The Eight 'Matrikas of Durga'

 Jan 29 2013

  • Matrikas are a group of Hindu goddesses who emerged out of Durga Mahalakshmi and are always depicted together. Since they are usually depicted as a heptad, a set of seven and are called Saptamatrikas. The Matrikas are described as having inauspicious qualities and often described as dangerous. They represent the prodigiously rich aspect of nature as well as its destructive force.

  • However, in the Mahabharata, all the seven mothers are described as fatal or serve as threats to foetuses or infants. They are described as living in trees, crossroads, caves and funeral grounds and they are terrible as well as beautiful. They are armed with the same weapons, wear the same ornaments, and ride the same vahanas and carry the same banners as their corresponding male deities.

  • Matrika Brahmaniis the Shakti (power) of the creator god Brahma. She is depicted yellow in colour and with four heads. She may be depicted with four or six arms. Like Brahma, she holds a rosary or noose and kamandalu (water pot) or lotus stalk or a book or bell and is seated on a Hamsa (identified with a swan or goose) as her vahana (mount or vehicle). She is also shown seated on a lotus with the hamsa on her banner.

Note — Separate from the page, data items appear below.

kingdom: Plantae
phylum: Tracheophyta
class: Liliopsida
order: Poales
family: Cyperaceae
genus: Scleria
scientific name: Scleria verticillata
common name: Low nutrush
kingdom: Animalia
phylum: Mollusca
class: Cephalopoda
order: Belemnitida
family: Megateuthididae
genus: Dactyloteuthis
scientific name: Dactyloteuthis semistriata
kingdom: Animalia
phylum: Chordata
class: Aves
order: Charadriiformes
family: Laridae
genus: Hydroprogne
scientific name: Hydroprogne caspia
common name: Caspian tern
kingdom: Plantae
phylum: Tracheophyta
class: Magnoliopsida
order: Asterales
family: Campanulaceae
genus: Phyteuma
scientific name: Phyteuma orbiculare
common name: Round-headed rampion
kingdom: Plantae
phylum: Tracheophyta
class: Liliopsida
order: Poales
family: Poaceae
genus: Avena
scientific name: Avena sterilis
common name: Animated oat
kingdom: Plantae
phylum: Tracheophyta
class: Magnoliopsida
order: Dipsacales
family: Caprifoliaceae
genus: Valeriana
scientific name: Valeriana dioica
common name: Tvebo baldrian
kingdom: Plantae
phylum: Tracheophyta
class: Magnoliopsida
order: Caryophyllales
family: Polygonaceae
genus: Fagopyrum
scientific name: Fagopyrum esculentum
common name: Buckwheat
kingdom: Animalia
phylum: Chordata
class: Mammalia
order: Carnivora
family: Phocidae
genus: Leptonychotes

She wears various ornaments and is distinguished by her basket-shaped crown called Karna Mukuta.Her place is under a Palas tree. During the great battle between Maha devi and the demons Shumb- Nishumb, Brahmi Devi vanquished the demon armies by sprinkling holy water from her kamandal while riding on her swan.

  • Matrika Vaishnavi, the power of the preserver-god Vishnu, is described as seated on the Garuda (eagle-man) and having four or six arms. She holds Shankha (conch), Chakra (Discus), mace & lotus and bow & sword or her two arms are in varada mudra (Blessing hand gesture) and abhaya mudra ("No-fear" hand gesture). Like Vishnu, she is heavily adorned with ornaments like necklaces, anklets, earrings, bangles etc. and a cylindrical crown called Kritika Mukuta.

  • Mantrika Indrani, also known as Mahendri, Shakri and Vajri, is the power of the Indra, the Lord of the heaven. She is depicted as having two or three or like Indra, a thousand eyes. She is armed with the Vajra (thunderbolt), goad, noose and lotus stalk. Adorned with variety of ornaments, she wears the Kritika Mukuta.

  • Mantrika Varahi or Vairali is described as the power of Varaha - the boar-headed form of Vishnu or Yama - the god of death, has a boar head on a human body and rides a ram or a buffalo. She wears a crown calledKarna Mukutawith other ornaments.

  • Mantrika Chamunda, also known as Chamundi and Charchika is the power of Devi (Chandi). She is very often identified with Kali and is similar in her appearance and habit. The identification with Kali is explicit in Devi Mahatmya. The black coloured Chamunda is described as wearing a garland of severed heads or skulls (Mundamala) and holding a damaru, trishula, sword and panapatra.

  • Mantrika Narasimhani, power of Narasimha (lion-man form of Vishnu), is a woman-lion and throws the stars into disarray by shaking her lion mane.

  • Kaumari , also known as Kumari, Karttikeyani and Ambika is the power of Kumara (Kartikeya or Skanda), the god of war. Kaumari rides a peacock and has four or twelve arms. She holds a spear, axe, a Shakti (power) or Tanka (silver coins) and bow. She is sometimes depicted six-headed like Kumara and wears the cylindrical crown.

  • Maheshvari is the power of god Shiva, also known as Maheshvara. Maheshvari is also known by the names Raudri, Rudrani and Maheshi, derived from Shiva's names Rudra and Mahesh. Maheshvari is depicted seated on Nandi (the bull) and has four arms. The white complexioned & with trinetra (threeeyed), holds the trident just like Lord Shiva and a damarukam similar to him in her two hands. Her other two hands are in the abhaya and varada mudra. She is adorned with serpent bracelets, the crescent moon and the jaṭa mukuṭa (A head dress formed of piled, matted hair).